Science needs to be in the public eye, because keen public observation keeps people more honest. And the general public is a useful moral barometer, reacting strongly when science moves into territories where ethical issues are complex. But then we have to think about the scares over the MMR vaccine, which were sparked by one set of results that have since been called into question. The real problem is in the calculation of risk, which we are not encouraged by the media to do with any pragmatism. And anyhow, when our health or that of loved ones is at stake, it’s hard to be cool-headed.
I have an interesting calculation of risk of my own underway at the moment. Last week an invitation from the NHS popped through my letterbox to attend a cervical smear test. Oh joy. It’s not the test itself that bothers me, it’s the inaccuracy of the results. One in twenty women screened will register a false positive and have to go through an unpleasant medical procedure in consequence. One in twenty is a lot. On any given day, assuming a 50/50 gender split, ten women will read this blog who have been scared and treated invasively for no reason at all. I’m tending to agree with Germaine Greer on this one.
I readily confess that I am not good with medical procedures – a touch phobic, for sure. And I am terrified by the prospect of falling ill again, having so recently regained (most of) my health from the worst of chronic fatigue. Am I sensible about this? No, of course not. I had a bad viral illness and it took me 13 years to get over it. How could I possibly be sensible after that? But I know for sure that the stress and anxiety over the test and a false positive result would result in another stretch of chronic fatigue for me. More months lost to illness, when I’ve lost too many already.
Don’t worry; I am the least reckless person you’ll ever meet and I daresay I’ll go and talk it through with my nice doctor. But I have a little fable involving Mr Litlove to tell you about. When I expressed my displeasure at the arrival of the summons, Mr Litlove sighed and clearly wanted to say something he thought better of.
‘You think I should go and have it, don’t you?’ I asked.
‘Well yes, I suppose you should just get it over with,’ he replied.

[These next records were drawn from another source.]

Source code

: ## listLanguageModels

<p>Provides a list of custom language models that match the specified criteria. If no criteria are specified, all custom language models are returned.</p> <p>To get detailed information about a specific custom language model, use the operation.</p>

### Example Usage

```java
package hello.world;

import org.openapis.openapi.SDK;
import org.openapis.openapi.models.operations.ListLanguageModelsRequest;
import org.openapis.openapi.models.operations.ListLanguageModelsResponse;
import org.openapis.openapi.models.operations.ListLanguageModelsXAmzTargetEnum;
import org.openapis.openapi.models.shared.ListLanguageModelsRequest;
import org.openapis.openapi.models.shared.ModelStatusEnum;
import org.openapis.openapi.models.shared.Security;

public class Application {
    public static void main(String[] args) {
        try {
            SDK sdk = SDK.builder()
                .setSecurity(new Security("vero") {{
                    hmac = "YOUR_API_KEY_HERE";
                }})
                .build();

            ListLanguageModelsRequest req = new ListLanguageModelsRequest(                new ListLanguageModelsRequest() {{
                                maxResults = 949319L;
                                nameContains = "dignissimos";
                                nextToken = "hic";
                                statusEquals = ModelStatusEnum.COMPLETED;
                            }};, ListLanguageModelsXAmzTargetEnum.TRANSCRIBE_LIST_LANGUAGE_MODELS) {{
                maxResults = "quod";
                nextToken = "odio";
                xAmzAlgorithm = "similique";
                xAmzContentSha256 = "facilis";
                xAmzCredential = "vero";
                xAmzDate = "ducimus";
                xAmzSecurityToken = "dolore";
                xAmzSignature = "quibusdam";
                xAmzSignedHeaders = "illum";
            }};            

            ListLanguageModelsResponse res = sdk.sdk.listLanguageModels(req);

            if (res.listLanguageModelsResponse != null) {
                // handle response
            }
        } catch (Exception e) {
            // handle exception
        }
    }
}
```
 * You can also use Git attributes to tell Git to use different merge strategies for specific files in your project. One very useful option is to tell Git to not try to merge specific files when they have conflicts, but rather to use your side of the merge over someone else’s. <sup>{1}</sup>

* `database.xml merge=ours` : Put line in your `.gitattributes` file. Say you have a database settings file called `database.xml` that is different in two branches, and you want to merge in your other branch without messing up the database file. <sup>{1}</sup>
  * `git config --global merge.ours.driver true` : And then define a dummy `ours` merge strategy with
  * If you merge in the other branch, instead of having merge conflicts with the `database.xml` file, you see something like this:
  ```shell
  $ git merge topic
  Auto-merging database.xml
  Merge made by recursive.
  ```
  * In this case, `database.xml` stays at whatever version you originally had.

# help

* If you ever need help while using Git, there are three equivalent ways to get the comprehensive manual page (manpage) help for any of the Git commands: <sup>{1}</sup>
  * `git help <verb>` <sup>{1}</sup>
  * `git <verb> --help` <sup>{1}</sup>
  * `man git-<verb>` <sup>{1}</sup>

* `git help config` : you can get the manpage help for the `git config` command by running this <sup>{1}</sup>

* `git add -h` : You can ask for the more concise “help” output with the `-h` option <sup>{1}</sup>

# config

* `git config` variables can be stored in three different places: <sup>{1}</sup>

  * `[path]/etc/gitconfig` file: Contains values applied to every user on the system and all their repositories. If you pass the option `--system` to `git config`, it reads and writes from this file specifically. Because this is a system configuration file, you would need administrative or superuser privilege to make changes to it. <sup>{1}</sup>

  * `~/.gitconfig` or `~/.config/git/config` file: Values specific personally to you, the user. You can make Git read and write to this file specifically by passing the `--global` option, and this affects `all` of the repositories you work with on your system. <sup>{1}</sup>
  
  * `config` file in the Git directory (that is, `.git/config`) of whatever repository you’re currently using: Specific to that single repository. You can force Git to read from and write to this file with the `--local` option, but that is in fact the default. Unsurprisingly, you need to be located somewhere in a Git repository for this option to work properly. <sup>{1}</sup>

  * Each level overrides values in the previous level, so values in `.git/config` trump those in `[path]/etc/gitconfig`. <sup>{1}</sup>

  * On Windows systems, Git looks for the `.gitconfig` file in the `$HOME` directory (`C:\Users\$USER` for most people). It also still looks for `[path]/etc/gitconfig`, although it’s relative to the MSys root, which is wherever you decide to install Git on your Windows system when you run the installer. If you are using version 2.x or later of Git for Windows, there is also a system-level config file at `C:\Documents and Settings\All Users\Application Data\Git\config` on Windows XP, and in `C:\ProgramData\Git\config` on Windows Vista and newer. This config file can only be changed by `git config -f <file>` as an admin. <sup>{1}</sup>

‘You men should try it once in a while. Some sort of unpleasant, embarrassing test with an uncertain outcome. Something that involves shaving your balls and having them weighed or some such. How many men would do that?’
‘Oh don’t make me laugh,’ said Mr Litlove, clutching his sore ribs. ‘Please don’t. It hurts.’
‘And that reminds me. If those ribs are no better on Monday morning, you should go to the hospital and get an x-ray.’
The look on his face was transparent. It said: NO WAY.
‘Casualty won’t be too bad on Monday morning, I expect.’
‘My sister’s coming to stay on Monday,’ Mr Litlove mumbled. ‘I’ll ask her.’
Back in the day his sister was a GP and now works in academia in public health, none of which to my knowledge has gifted her with x-ray vision. But this is typical. He’ll tell me soon enough what to do, but he’d rather walk around with cracked ribs than go to a doctor. What has understanding science got to do with our behavioural choices, I wonder?